The end of the semester is usually grueling, but for some reason it seems even more so this semester. I am buried in a stack of grading and just as I make progress on it, it seems that more gets dumped on me. I'm so stressed out.

I've visited the ol' friend of compulsive overeating to help me get through. The busy-ness has also crowded out most of the exercise I'd usually do. After gaining about 10 lbs in about 4 weeks, I feel gross. I feel lethargic and I am starting to feel softer in places that shouldn't be soft, and am losing muscle definition. By all accounts, these things are undesirable.

But do you know what? I realized I am oddly grateful for this. As a result of this, I got to feel how my body shuts down when it's not properly fed or nourished. It's not pretty, and I feel disgusting. It was a great reminder as to why I'm getting healthy. Also, it really reinforced the idea that I am a food addict. Though I am not proud of the title, I think I need reminders sometimes when I feel like "man, I've got this" -- you know, the whole "pride comes before a fall" thing. I have ruined my brain chemistry and neural pathways pathways to not treat food normally (or it genetic, I don't know -- but either way, the result is the same).
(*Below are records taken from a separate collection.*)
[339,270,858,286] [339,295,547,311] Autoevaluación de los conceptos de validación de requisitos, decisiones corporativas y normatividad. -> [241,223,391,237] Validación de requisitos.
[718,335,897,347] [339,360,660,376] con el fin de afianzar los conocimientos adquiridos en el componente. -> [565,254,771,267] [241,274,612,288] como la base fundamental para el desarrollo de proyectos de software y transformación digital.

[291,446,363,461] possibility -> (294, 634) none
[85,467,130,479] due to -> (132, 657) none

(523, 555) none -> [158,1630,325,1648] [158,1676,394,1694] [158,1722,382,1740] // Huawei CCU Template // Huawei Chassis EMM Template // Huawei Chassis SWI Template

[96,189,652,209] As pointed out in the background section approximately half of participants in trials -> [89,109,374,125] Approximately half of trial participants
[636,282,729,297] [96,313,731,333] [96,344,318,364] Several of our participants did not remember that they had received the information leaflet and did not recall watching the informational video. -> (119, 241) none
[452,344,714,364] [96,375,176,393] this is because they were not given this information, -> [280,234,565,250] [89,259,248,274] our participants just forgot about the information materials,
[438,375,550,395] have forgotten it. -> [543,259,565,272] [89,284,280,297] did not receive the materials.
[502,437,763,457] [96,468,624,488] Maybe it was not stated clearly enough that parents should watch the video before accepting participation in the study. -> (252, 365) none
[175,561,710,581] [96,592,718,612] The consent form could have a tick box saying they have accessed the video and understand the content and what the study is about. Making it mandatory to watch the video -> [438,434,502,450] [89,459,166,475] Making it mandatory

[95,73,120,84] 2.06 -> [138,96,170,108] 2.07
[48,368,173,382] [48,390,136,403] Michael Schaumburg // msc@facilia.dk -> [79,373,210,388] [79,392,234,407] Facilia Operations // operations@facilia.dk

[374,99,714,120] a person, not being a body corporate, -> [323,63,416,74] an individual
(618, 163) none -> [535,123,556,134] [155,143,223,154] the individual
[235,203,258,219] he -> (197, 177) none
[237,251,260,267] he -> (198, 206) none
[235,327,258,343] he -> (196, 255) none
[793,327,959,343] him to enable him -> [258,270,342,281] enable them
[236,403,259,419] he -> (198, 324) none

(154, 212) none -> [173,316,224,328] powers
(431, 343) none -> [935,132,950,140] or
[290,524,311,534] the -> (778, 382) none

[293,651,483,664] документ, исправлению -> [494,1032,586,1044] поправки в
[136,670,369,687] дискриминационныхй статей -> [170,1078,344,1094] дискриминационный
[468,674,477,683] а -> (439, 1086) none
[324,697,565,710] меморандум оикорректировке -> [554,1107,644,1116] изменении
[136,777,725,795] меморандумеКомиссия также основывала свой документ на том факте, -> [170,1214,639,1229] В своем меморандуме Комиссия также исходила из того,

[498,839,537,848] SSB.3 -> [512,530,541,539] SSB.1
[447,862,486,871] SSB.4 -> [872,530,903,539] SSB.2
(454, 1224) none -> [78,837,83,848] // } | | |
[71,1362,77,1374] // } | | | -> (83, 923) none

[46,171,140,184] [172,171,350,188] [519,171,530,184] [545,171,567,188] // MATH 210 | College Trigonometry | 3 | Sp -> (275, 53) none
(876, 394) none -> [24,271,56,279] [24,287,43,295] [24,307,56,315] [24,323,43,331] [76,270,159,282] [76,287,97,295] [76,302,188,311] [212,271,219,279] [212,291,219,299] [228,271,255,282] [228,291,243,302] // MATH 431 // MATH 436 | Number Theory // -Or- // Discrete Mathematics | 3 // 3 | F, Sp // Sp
Starting yesterday, I said "This is enough." Yesterday and today I have eaten food that honors and nourishes my body; I went for a bike ride yesterday and went to Zumba today. I have worked a whole lot, but I am cutting out TV and excessive internet usage as a way to relax, and instead spending that time on working out. I feel a lot better, even with just 2 days of healthiness under my belt.

I've said it before, and I've said it again: I am a tough broad and I will not give up. This healthiness thing is the way God intended for us to live, and I am going to need to trust Him to help me restore my body to the way he intended for it to work. That starts with giving the body what it needs and deserves both in the form of food and exercise.